We come together in a community at church because we know that we cannot make it in the world by ourselves. We need the love of God and of one another, other human companions, in order to live and love well. It is especially true in our weakness, our frailty, our guilt and remorse. The kind of knowledge that comes with these darker and difficult feelings, living through it with friends and the love of God is the cost of faith, wisdom and strength. But first, before we get to the other side, there is the guilt and sadness, the pain… the trouble...

This week in Richard Rohr’s Daily meditation, he understood this process of developing our faith, and he wrote, “It seems the experiences of specialness and of sinfulness are both too heavy to be carried by an individual. One will disbelieve them or abuse them, either through self-hatred or by ego-inflation and conceit. It is almost impossible for a person to stand before the face of God in a perfect balance between extreme humility and perfect dignity. So God begins with a people "consecrated as God's very own" (Deuteronomy 14:2). The group holds the Mystery which the individual cannot carry. This eventually becomes the very meaning of "church" or the Body of Christ. Membership in the sacred group should and can become the gateway to personal encounter and inner experience, though too often it is a substitute for it. Please trust me on this.” [Richard Rohr]

When we take on leadership positions in our families as a sibling, or perhaps a cousin, and then in a community other people begin to count on us. We are bound to make mistakes along the way and those more simple mistaken experiences can feel very heavy indeed. In the context of this week’s gospel lesson, my friend Kate describes this well, “There seems to be no end to the shame brought on his father and his family by the self-centeredness of the younger son, who apparently also has no regard for the suffering of the wider community that would have been affected by the sale of land held by a family that no doubt contributed to the surrounding economy.
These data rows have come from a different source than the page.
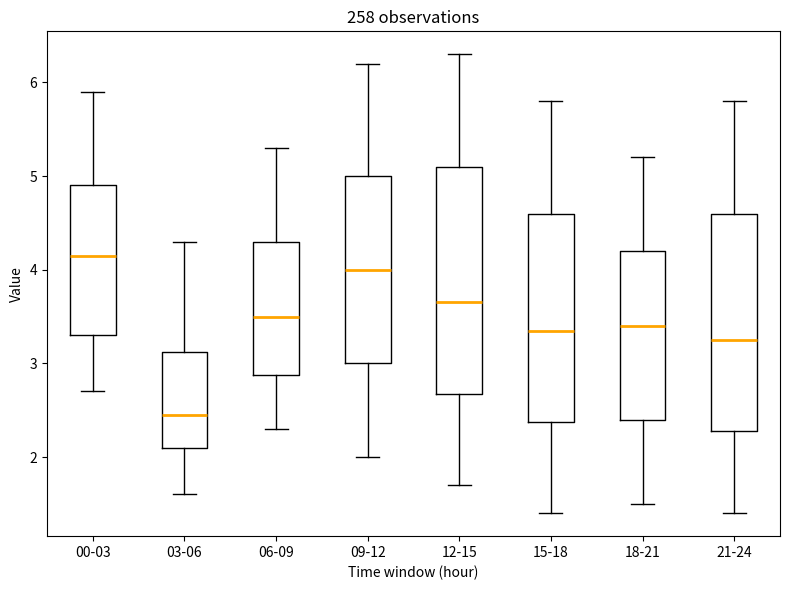

Reading left to right, read every box against the y-axis: the position of its median line, the range the box covers, and the ends of its whiskers. The values are not printed on the chart, so give them approximately, as read against the axis.

00-03: median 4.2, box 3.3 to 4.9, whiskers 2.7 to 5.9
03-06: median 2.5, box 2.1 to 3.1, whiskers 1.6 to 4.3
06-09: median 3.5, box 2.9 to 4.3, whiskers 2.3 to 5.3
09-12: median 4.0, box 3.0 to 5.0, whiskers 2.0 to 6.2
12-15: median 3.7, box 2.7 to 5.1, whiskers 1.7 to 6.3
15-18: median 3.4, box 2.4 to 4.6, whiskers 1.4 to 5.8
18-21: median 3.4, box 2.4 to 4.2, whiskers 1.5 to 5.2
21-24: median 3.3, box 2.3 to 4.6, whiskers 1.4 to 5.8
No wonder the father throws a party for the whole town, to ease the anger and resentment of the community toward this wayward, irresponsible son. Jesus' story about a precious son lost and recovered was a response to self-righteous religious authorities who questioned the company he was keeping--tax collectors and other sinners, but it's also appropriate for Lenten reflection on our own lives.
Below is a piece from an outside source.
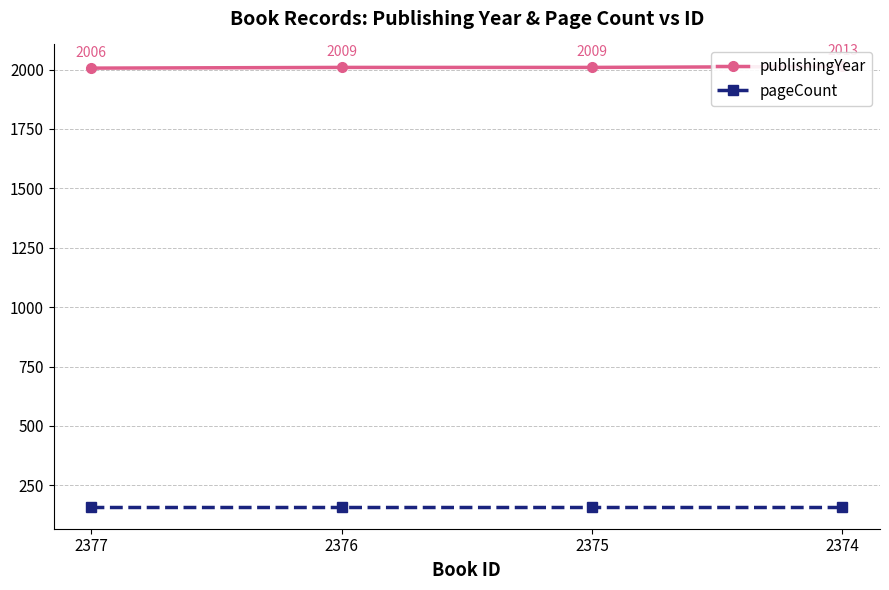

Which series has the largest total across all categories?

publishingYear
Where do we find ourselves in this story? How are we counted among "the lost"? Why do we so often identify with the older brother? Are we, like that older brother, perhaps stuck in scarcity thinking, when we'd be much happier, much freer, operating in abundance mode? [Kate Huey] How are we progressing in this Lenten season as we wait for the first buds of new life to make their appearance in our lives? Are we praying well for the mercy that God already is pouring into us, along with all the love and compassion that inspires those buds of new life?

Let us pray. Eternal lover of our wayward race, we praise you for your ever-open door. You open your arms to accept us even before we turn to meet your welcome; you invite us to forgiveness even before our hearts are softened to repentance. Hold before us the image of our humanity made new, that we may live in Jesus Christ, the model and the pioneer of your creation. Amen.